• [BRIEF A]: In the discussion of the Iran intelligence estimate, which of the report's three main authors was the former U.S. Ambassador to the International Atomic Energy Agency?
• [BRIEF B]: From the discussion of the Iran intelligence estimate, write out the passage between "Oh, goodie...peace in" and "for starting campfires.", inclusive.

• [TEXT SECTION]:

- - - -

Like the intelligence community, even Frum's come around. Let's hope the GOP candidates follow.
ping!
If the pinko loons at the Nation are bitching about him, he must be doing something right.
Okay, I knew by the title it had to be by either the loopy left or by the Paulbots.
Neither understands foriegn policy, but they do know how to bitch and whine.
All NIE’s should be acknowledged with some skepticism. They have the word “estimate” in them. By the way, where’s the NIE about Syria’s Nuclear Weapons Plant that the Israelis bombed in September?
BUMP
Faith based intelligence has been more reliable? It’s like Iraq all over again, everyone believed ‘it’, well, except the inspectors on the ground who actually looked.
The suspect provenance of the NIE report
"The three main authors of this report are former State Department officials
with previous reputations that should lead one to doubt their conclusions.
These three officials, according to the Wall Street Journal, have "reputations as hyper-partisan anti-Bush officials".
They are Tom Fingar, formerly of the State Department's Bureau of Intelligence and Research;
Vann Van Diepen, the National Intelligence Officer for WMD; and Kenneth Brill, the former U.S. Ambassador to the International Atomic Energy Agency (IAEA)
Tom Fingar was a State Department employee who was an expert on China and Germany --
he has no notable experience, according to his bio in the Middle East and its geopolitics.
Vann Van Diepen, one of the estimate's main authors, has spent the last five years trying to get America to accept Iran's right to enrich uranium.
Mr. Van Diepen no doubt reckons that in helping push the estimate through the system, he has succeeded in influencing the policy debate in Washington.
The bureaucrats may even think they are stopping another war''
Kenneth Brill served as the US Ambassador to the International Atomic Energy Agency (the IAEA).
Brill also has no previous history of experience dealing with Iran.
(He graduated from Business School at Berkeley in 1973!).
* Recent reports, by Kenneth Timmerman and others, indicate that a single human source may be responsible for the conclusions of the NIE.
This would probably be a former aide to the Iranian defense minister and a retired general with long service in the Islamic Revolutionary Guard
(recently categorized as a terrorist entity) who disappeared in Europe earlier in the year. "
As usual, the libs cannot help but to over reach for clarity where there is none, “if” the NIE is to be trusted, then all that has changed is Iran needs to be watched even more closely to see if they restart their weaponization program.
“if” the NIE is wrong, then we need a clear policy of action if Iran moves farther along the path of nuclear weapon creation.
Oh, goodie...peace in our time!!
Them thar Neocons at it again Maudy!
The Nation is a communist agitprop rag. The only reason for having a copy is for starting campfires.
and when Iran uses its nuclear arsenal, President Hillary will say that “this is a problem we inherited from the previous administration.”
The author is apparently unaware that this is not their job. "The military and intelligence community" is supposed to provide unbiased information to the deciders, not try to influence those decisions themselves.
One "news" article I read yesterday said the the NIE had "confirmed" that the Iranians weren't working towards a bomb. Any intelligence estimate is a guess, hopefully a good one based on something other than wishful thinking. But anybody who thinks an NIE confirms anything doesn't understand what intelligence does.
Question. How long did it take us from fuel to A bomb?

- - - -

• [DATASET CONTENT]:

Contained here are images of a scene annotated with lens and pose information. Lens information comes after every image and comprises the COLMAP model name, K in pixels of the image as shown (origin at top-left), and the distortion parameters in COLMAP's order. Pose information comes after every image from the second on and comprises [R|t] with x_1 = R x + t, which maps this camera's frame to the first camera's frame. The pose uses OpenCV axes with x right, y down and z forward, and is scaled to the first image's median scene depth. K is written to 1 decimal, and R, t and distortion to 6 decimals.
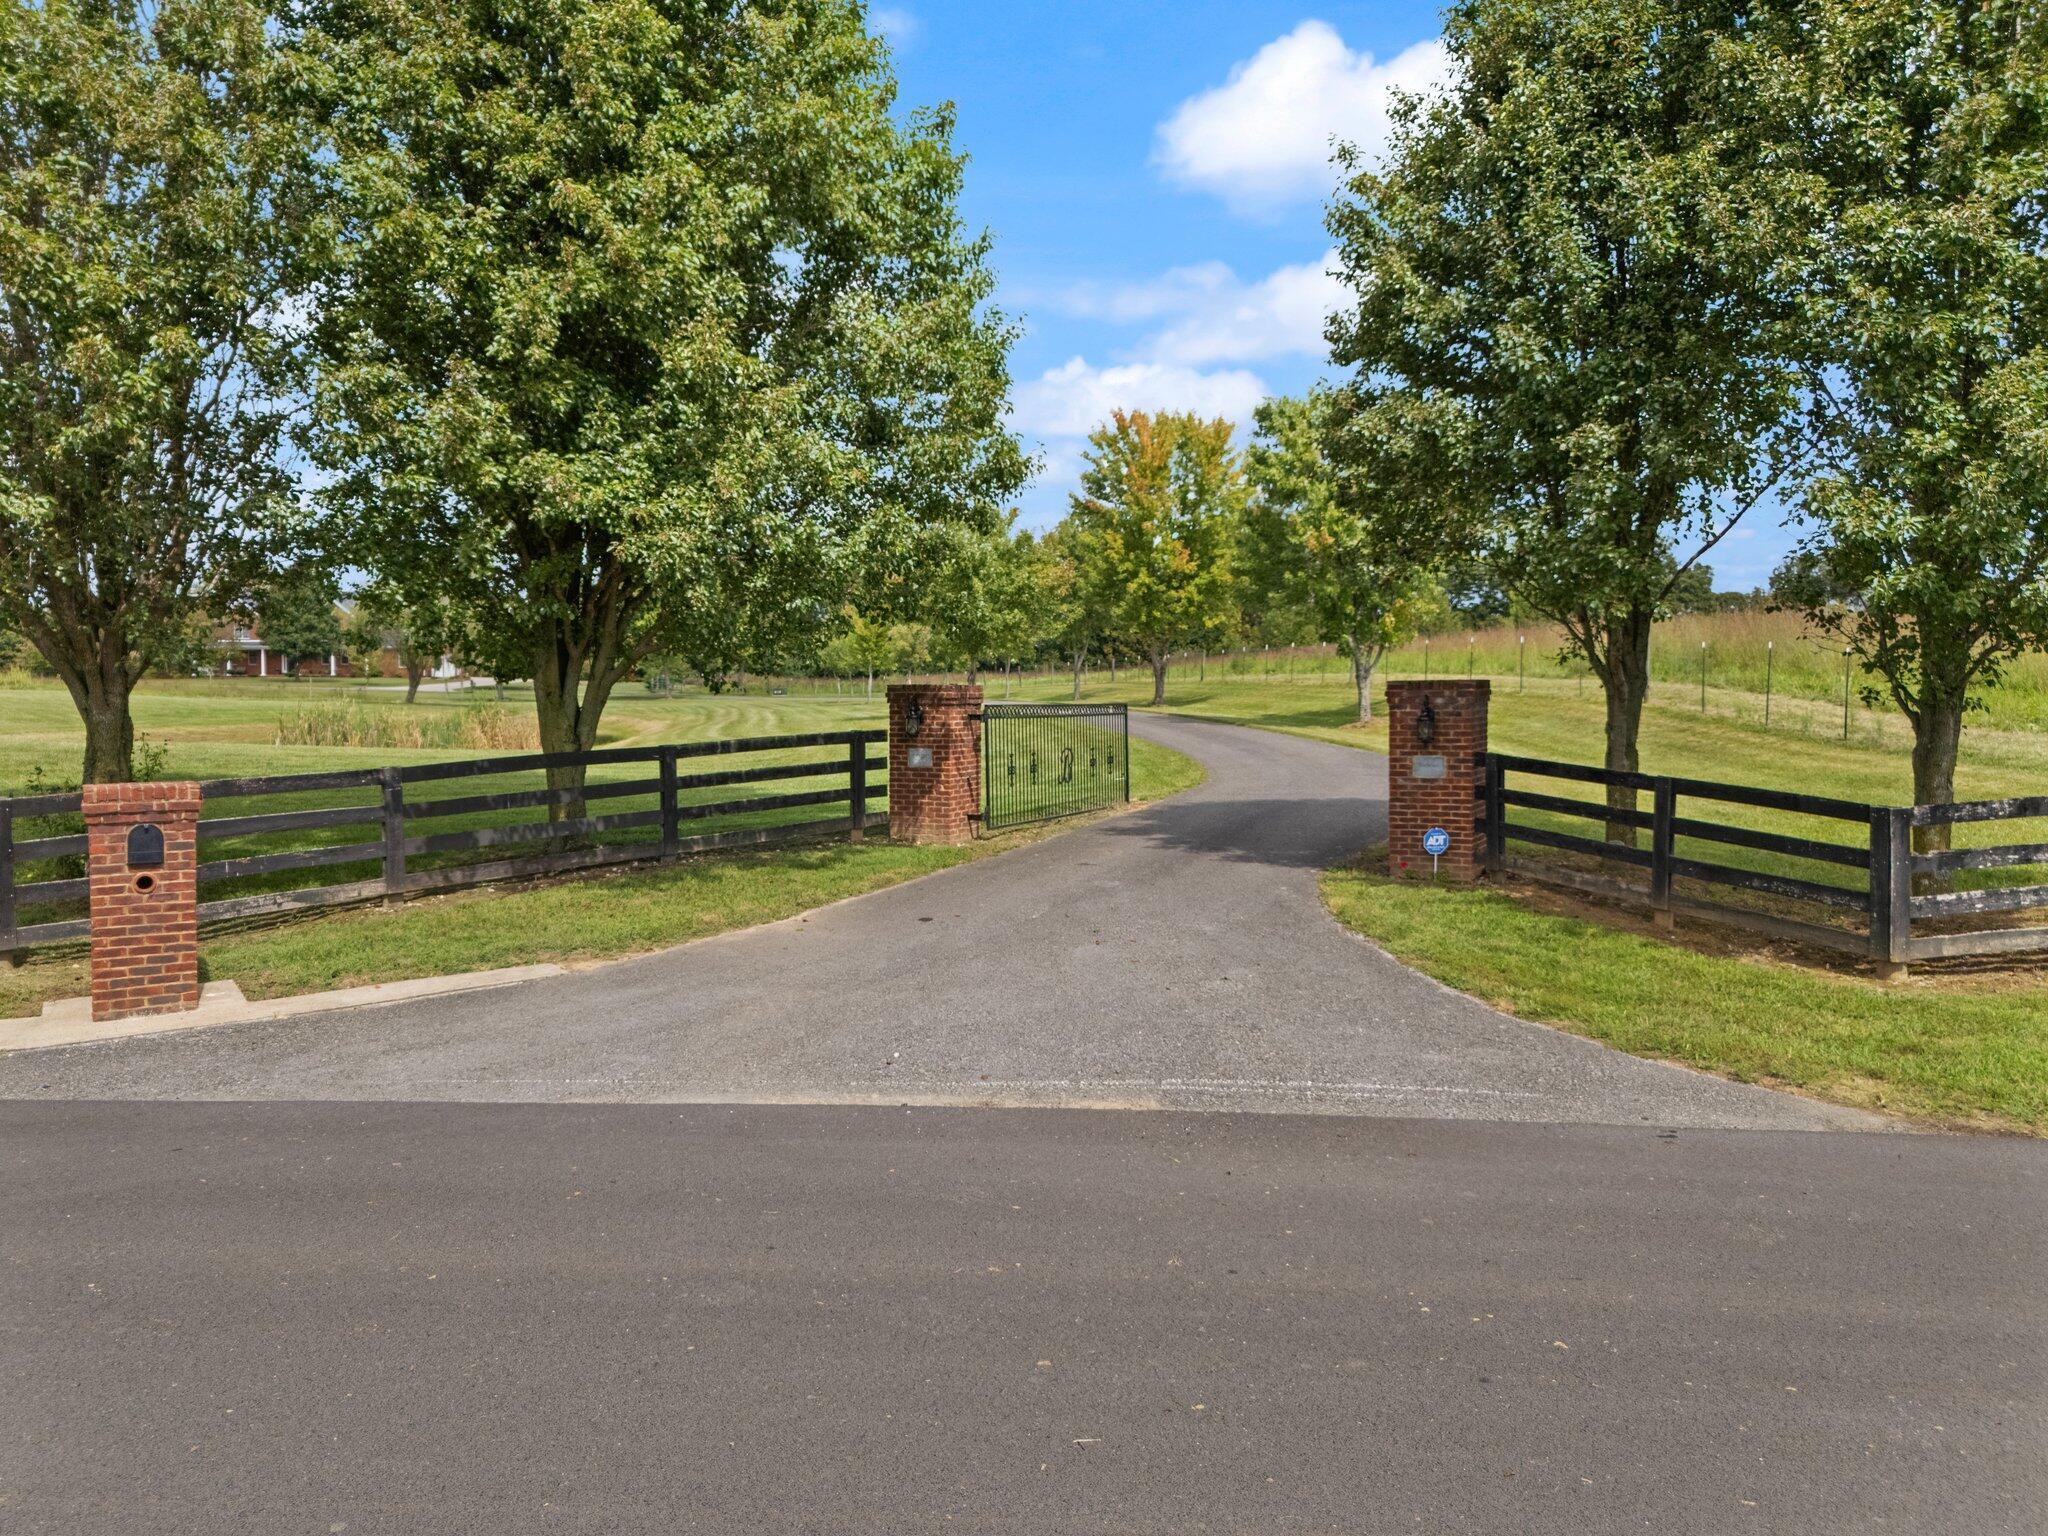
lens RADIAL K [[1524.8, 0, 1024.0], [0, 1524.8, 768.0], [0, 0, 1]] dist [0.050634, -0.028323]
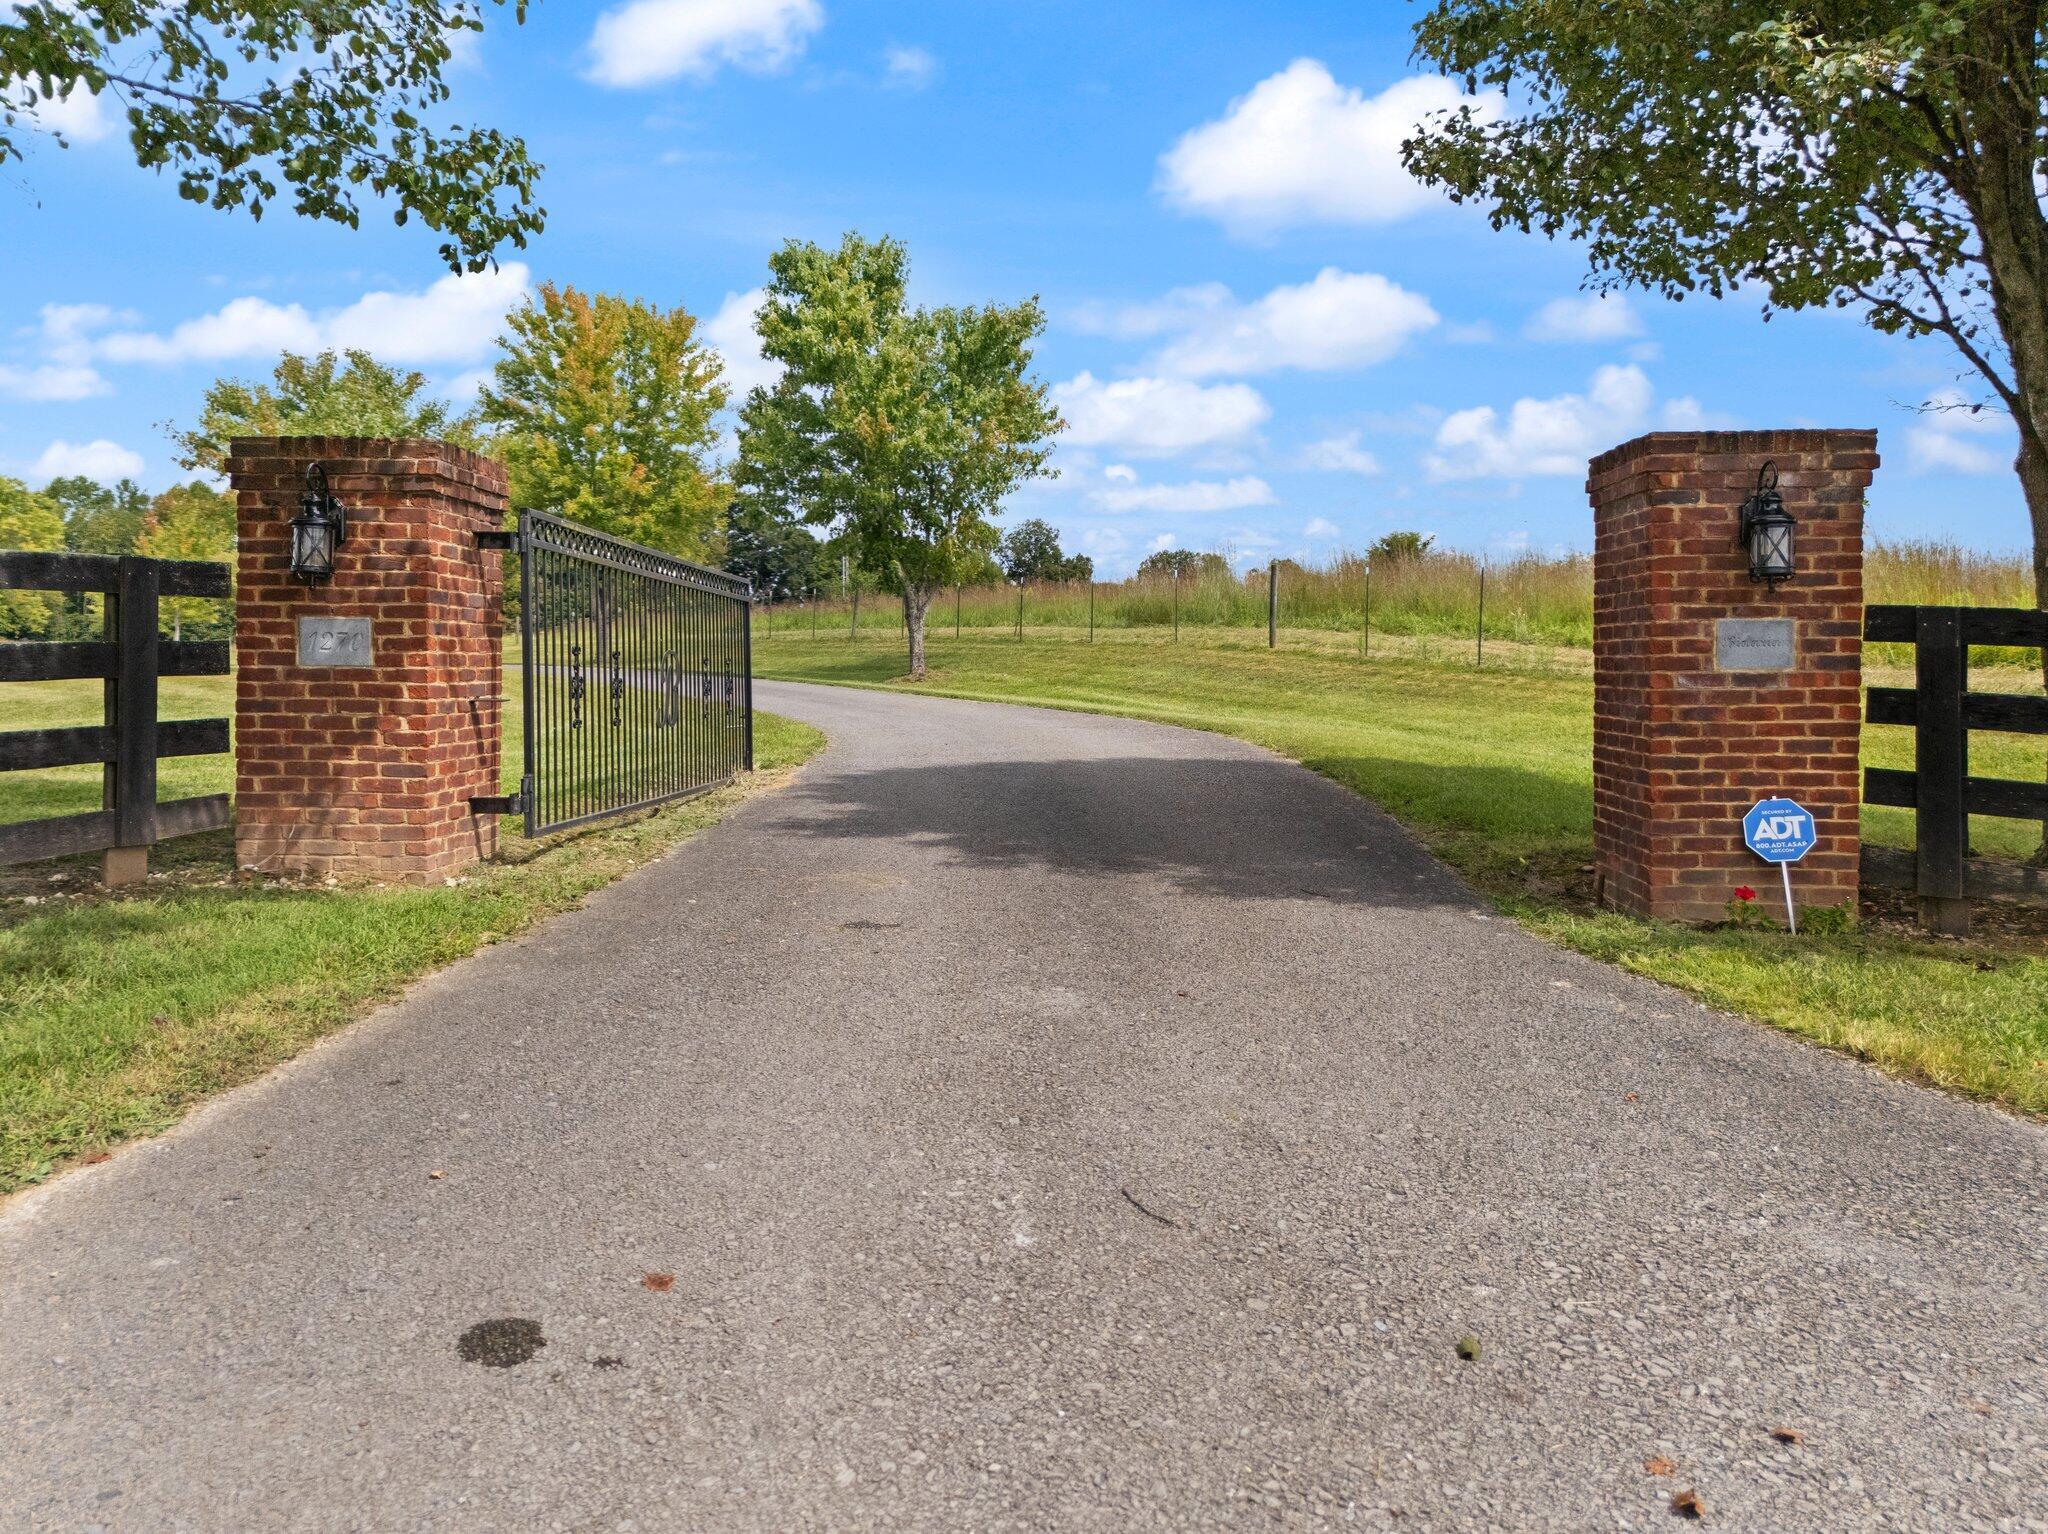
lens RADIAL K [[1510.2, 0, 1023.3], [0, 1510.2, 685.0], [0, 0, 1]] dist [0.012658, 0.000329]
pose [[0.917350, 0.006020, 0.398037, -0.030255], [0.013475, 0.998843, -0.046162, 0.010828], [-0.397855, 0.047710, 0.916207, 0.301313]]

- - - -

• [ANSWER A]: Kenneth Brill

• [ANSWER B]:
Oh, goodie...peace in our time!!
Them thar Neocons at it again Maudy!
The Nation is a communist agitprop rag. The only reason for having a copy is for starting campfires.